**TEXTO FORNECIDO:**
Salvador Dalí, Última Cena

Há acontecimentos que ficam para sempre registrados em nossa memória. O mesmo ocorre na história dos povos. Nunca mais a população asiática atingida pelas tsunamis na manhã de domingo, 26 de dezembro, poderá esquecer esta catástrofe.

Uma tragédia que, ao contrário de outros fatos, não exige distanciamento para ganhar a força do mito. De tal modo nos surpreendeu e veio em proporções tão descomunais que nos fazem recordar os fenômenos bíblicos. Pois não há como fugir ao paralelo quando se pensa no bebê malaio, de apenas 20 dias, salvo por estar dormindo num colchão que flutuou sobre as ondas gigantes. Não foi assim que Moisés se salvou das águas do Nilo? Ou da mãe australiana Jillian Searle que, forçada pela pressão das águas, viu-se obrigada a escolher um dos filhos que trazia nos braços. Numa decisão cruelmente salomônica, escolheu o menor, Blake, de dois anos, soltando a mão do mais velho, Lachie, de cinco anos. Felizmente o menino salvou-se, embora não soubesse nadar, por ter se agarrado a uma porta sobre a qual foi encontrado boiando.

**O QUE FAZER:**
1. Por favor, transcreva do texto sobre as tsunamis o trecho entre "Uma tragédia que, ao" e "foi encontrado boiando.", inclusive.
2. Segundo o texto sobre as tsunamis, quantos dias de vida tinha o bebê malaio salvo pelo colchão?
Não é preciso consultar as linhas.

**DADOS FORNECIDOS:**

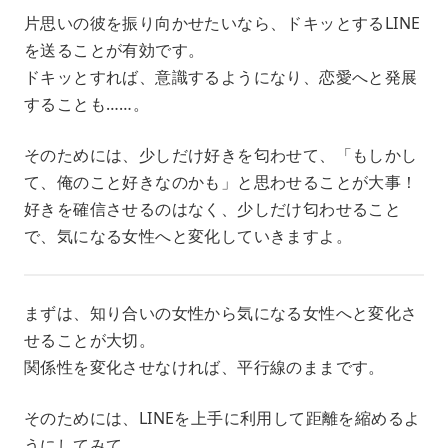
片思いの彼を振り向かせたいなら、ドキッとするLINE
を送ることが有効です。
ドキッとすれば、意識するようになり、恋愛へと発展
することも……。
そのためには、少しだけ好きを匂わせて、「もしかし
て、俺のこと好きなのかも」と思わせることが大事！
好きを確信させるのはなく、少しだけ匂わせること
で、気になる女性へと変化していきますよ。
まずは、知り合いの女性から気になる女性へと変化さ
せることが大切。
関係性を変化させなければ、平行線のままです。
そのためには、LINEを上手に利用して距離を縮めるよ
うにしてみて。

**RESPOSTAS POR TAREFA:**
1.
Uma tragédia que, ao contrário de outros fatos, não exige distanciamento para ganhar a força do mito. De tal modo nos surpreendeu e veio em proporções tão descomunais que nos fazem recordar os fenômenos bíblicos. Pois não há como fugir ao paralelo quando se pensa no bebê malaio, de apenas 20 dias, salvo por estar dormindo num colchão que flutuou sobre as ondas gigantes. Não foi assim que Moisés se salvou das águas do Nilo? Ou da mãe australiana Jillian Searle que, forçada pela pressão das águas, viu-se obrigada a escolher um dos filhos que trazia nos braços. Numa decisão cruelmente salomônica, escolheu o menor, Blake, de dois anos, soltando a mão do mais velho, Lachie, de cinco anos. Felizmente o menino salvou-se, embora não soubesse nadar, por ter se agarrado a uma porta sobre a qual foi encontrado boiando.

2. Apenas 20 dias.